## Prompt:
Nothing but the lines from the one with "PA-653, owner: NF -> CD" through the final line of the entries should appear in the answer, copied exactly and without pictures.

(Exercise data Opens)

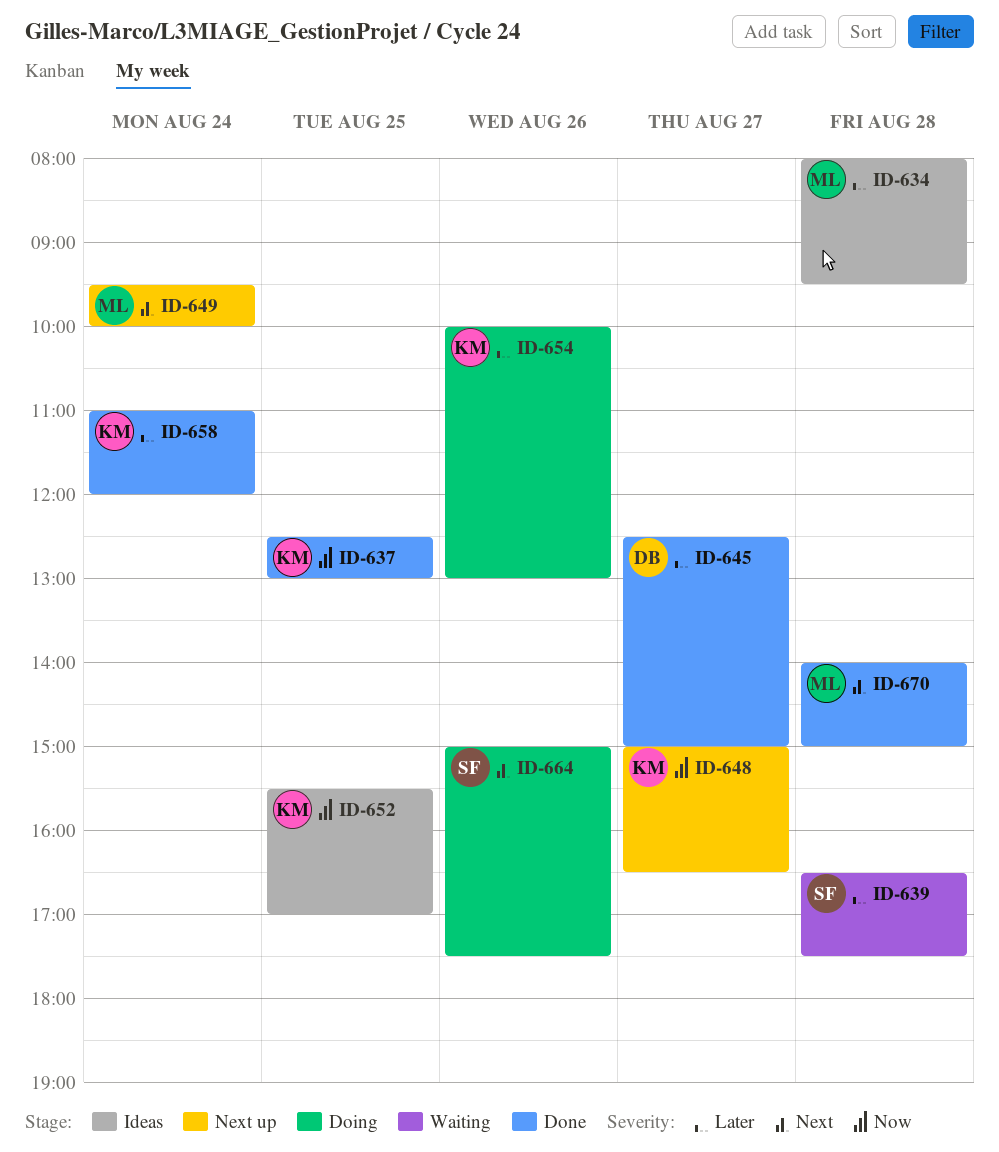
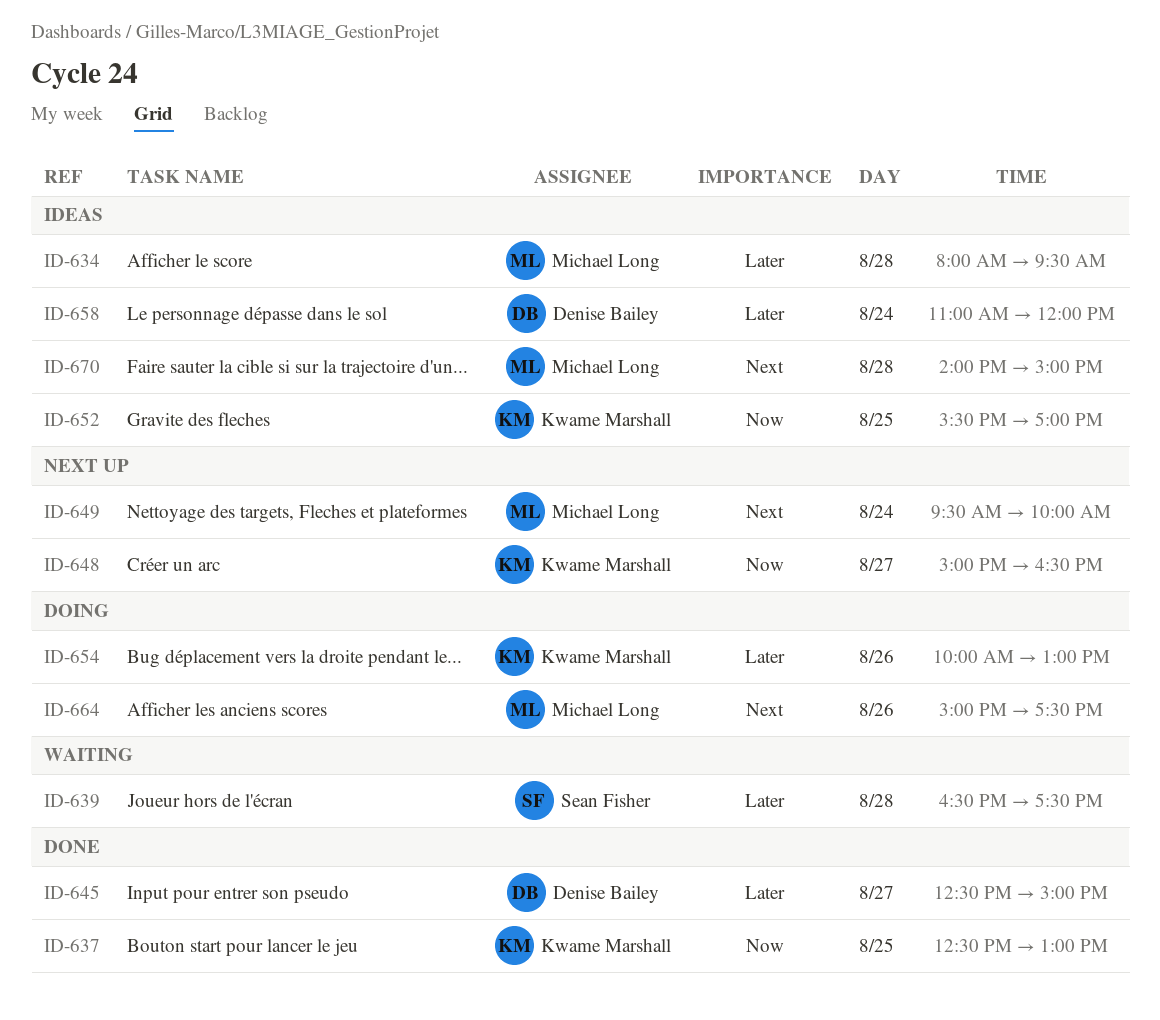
ID-658, status: Done -> Ideas
ID-658, owner: Kwame Marshall -> Denise Bailey
ID-664, owner: Sean Fisher -> Michael Long
ID-670, status: Done -> Ideas

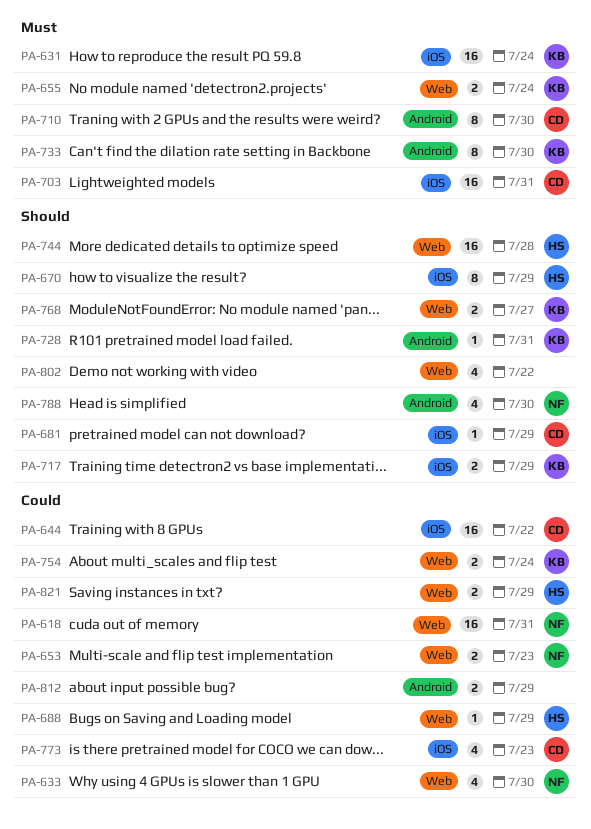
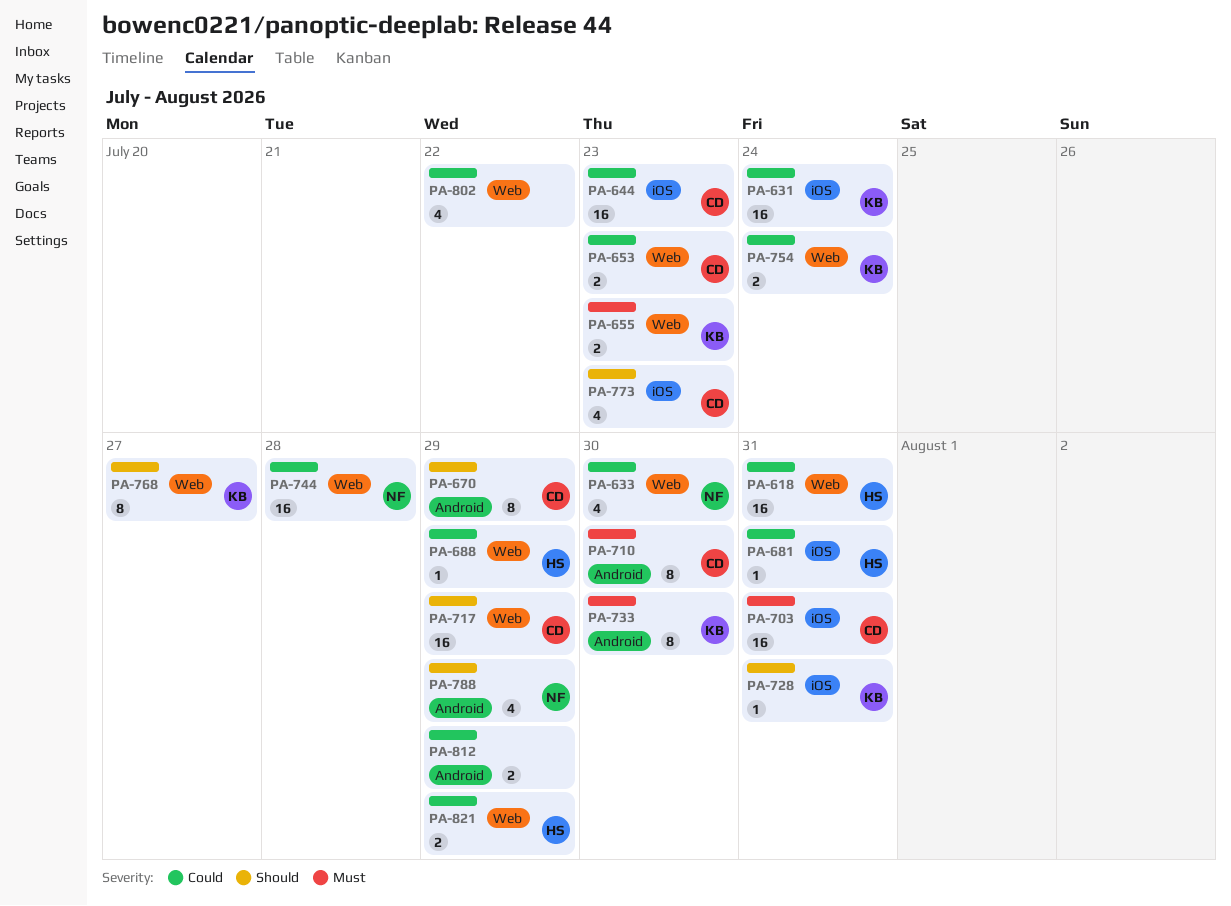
PA-618, owner: NF -> HS
PA-631, priority: Must -> Could
PA-644, due: Jul 22 -> Jul 23
PA-653, owner: NF -> CD
PA-655, due: Jul 24 -> Jul 23
PA-670, owner: HS -> CD
PA-670, label: iOS -> Android
PA-681, owner: CD -> HS
PA-681, priority: Should -> Could
PA-681, due: Jul 29 -> Jul 31
PA-717, owner: KB -> CD
PA-717, label: iOS -> Web
PA-717, estimate: 2 -> 16
PA-728, label: Android -> iOS
PA-744, owner: HS -> NF
PA-744, priority: Should -> Could
PA-768, estimate: 2 -> 8
PA-773, priority: Could -> Should
PA-788, due: Jul 30 -> Jul 29
PA-802, priority: Should -> Could

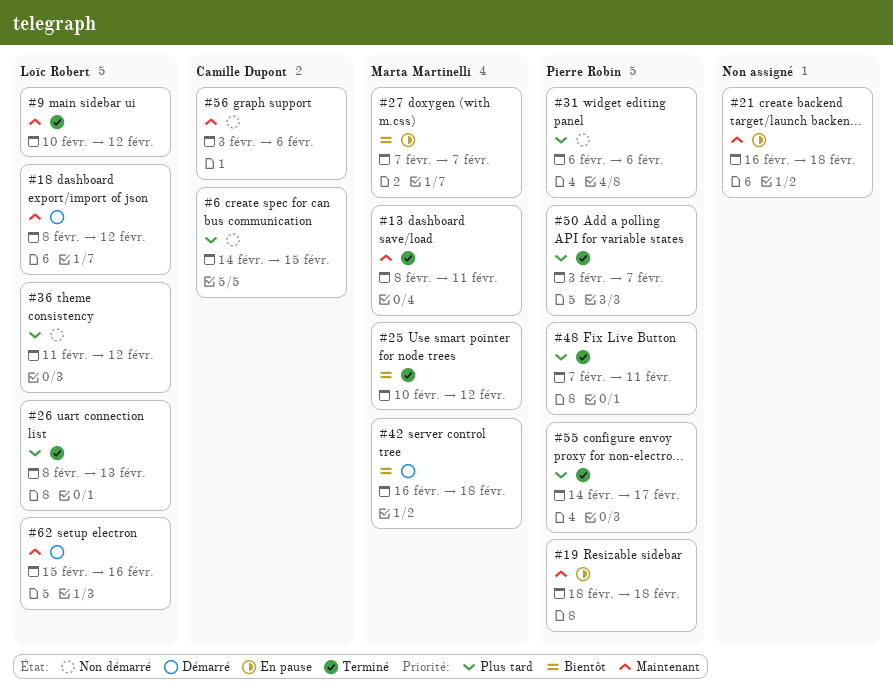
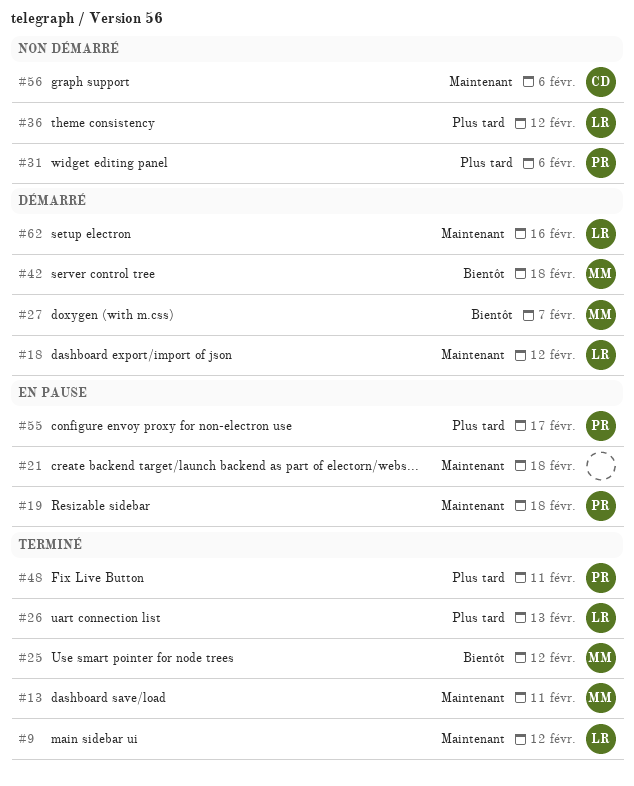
#6: present -> none
#27, status: En pause -> Démarré
#50: present -> none
#55, status: Terminé -> En pause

(Exercise data Closes)

## Exercise result:
PA-653, owner: NF -> CD
PA-655, due: Jul 24 -> Jul 23
PA-670, owner: HS -> CD
PA-670, label: iOS -> Android
PA-681, owner: CD -> HS
PA-681, priority: Should -> Could
PA-681, due: Jul 29 -> Jul 31
PA-717, owner: KB -> CD
PA-717, label: iOS -> Web
PA-717, estimate: 2 -> 16
PA-728, label: Android -> iOS
PA-744, owner: HS -> NF
PA-744, priority: Should -> Could
PA-768, estimate: 2 -> 8
PA-773, priority: Could -> Should
PA-788, due: Jul 30 -> Jul 29
PA-802, priority: Should -> Could

#6: present -> none
#27, status: En pause -> Démarré
#50: present -> none
#55, status: Terminé -> En pause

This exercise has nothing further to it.